«La pasión extranjera», o de cómo poner de cabeza al libro de viaje septiembre 11, 2019 – Publicado en: Entrevistas
Por Máximo Soto
Humillar poéticamente a Gran Bretaña como el desquite personal de un patagónico a las opiniones de Chatwin sobre la Patagonia es parte de lo que contiene “La pasión extranjera” (Espacio Hudson), de Cristian Aliaga. Aliaga es catedrático, docente de Comunicación Social en la Universidad Nacional de la Patagonia. En Lago Puelo, donde vive, en Chubut, cerca de Bariloche, creó la editorial Espacio Hudson, que ya lleva ya más de medio centenar de obras publicadas. Aliaga, un viajero impenitente, ha escrito doce libros. En su paso por Buenos Aires dialogamos con él.
Periodista: Relato por flashes, anotaciones de un poeta flaneur, road movie, contra crónica turística, ¿qué es “La pasión extranjera”?
Cristian Aliaga: En un libro anterior, “Música desconocida para viajes”, contaba de lugares de la Patagonia, lugares marginales, marginados. En ese libro comencé a experimentar con el cruce de la prosa poética y la crónica buscando favorecer la intensidad. Partí del hecho de que el libro de viajes está muy trajinado. Tiene una larga tradición con cosas buenas y malas. Hoy el libro de viajes es un relato de lo que se sabe que se va a encontrar. Llevan a lugares que admiramos y nos traemos una postal del desamparo. Carlos Gamerro, en la presentación de aquel libro, me desafió: ¿qué le pasa a un tipo que entrena el ojo en la Patagonia, donde no hay nada, cuando va a Europa, que hay de todo? Me propuse un contra viaje. Dejar de lado la anécdota central. Contar el Museo Británico se hizo muchas veces. Miré de otro modo. Digo al pasar: quienes nacieron en los confines de los que fueron arrancados estos objetos llegan con la emoción y la culpa del vencido a mendigar una postal de su pasado.

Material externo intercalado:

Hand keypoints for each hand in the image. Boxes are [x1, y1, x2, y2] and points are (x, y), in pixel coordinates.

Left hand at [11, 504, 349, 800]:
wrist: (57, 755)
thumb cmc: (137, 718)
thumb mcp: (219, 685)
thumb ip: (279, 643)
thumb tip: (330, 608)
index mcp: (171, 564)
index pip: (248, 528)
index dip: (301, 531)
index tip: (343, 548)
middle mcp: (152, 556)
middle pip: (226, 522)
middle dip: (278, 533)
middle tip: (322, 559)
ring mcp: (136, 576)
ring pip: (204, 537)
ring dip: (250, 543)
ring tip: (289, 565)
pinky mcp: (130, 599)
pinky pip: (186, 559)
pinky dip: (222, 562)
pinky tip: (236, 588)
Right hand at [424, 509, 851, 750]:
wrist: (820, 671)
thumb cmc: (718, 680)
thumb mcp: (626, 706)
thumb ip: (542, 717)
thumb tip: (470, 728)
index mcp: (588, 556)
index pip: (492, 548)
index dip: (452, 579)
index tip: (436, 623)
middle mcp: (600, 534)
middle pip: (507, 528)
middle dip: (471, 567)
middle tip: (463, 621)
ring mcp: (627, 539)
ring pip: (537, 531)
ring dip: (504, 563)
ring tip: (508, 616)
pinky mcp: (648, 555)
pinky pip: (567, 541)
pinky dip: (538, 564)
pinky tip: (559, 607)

P.: ¿Cómo es el contra-viaje?
C.A.: Sobre el final de “La pasión extranjera”, en “Teorías del viaje”, reflexiono irónicamente sobre por qué viajamos y en qué se ha convertido el viaje. Es una especie de la búsqueda de la felicidad obligatoria. Vamos 48 horas a un lugar y tenemos la imposición de ver, y además de disfrutar, y además de comprar. La gente que va a un museo antes que nada va al local donde venden recuerdos. El viaje que se pensó como un ejercicio de la libertad, u escapar de las rutinas, se vuelve una experiencia reglada. Se viaja con agenda armada. Y la conexión real se logra cuando uno se sale del circuito, se escapa de lo establecido y hace el viaje propio, se apropia del viaje. Es el goce del flaneur, del que anda sin rumbo ejerciendo su libertad.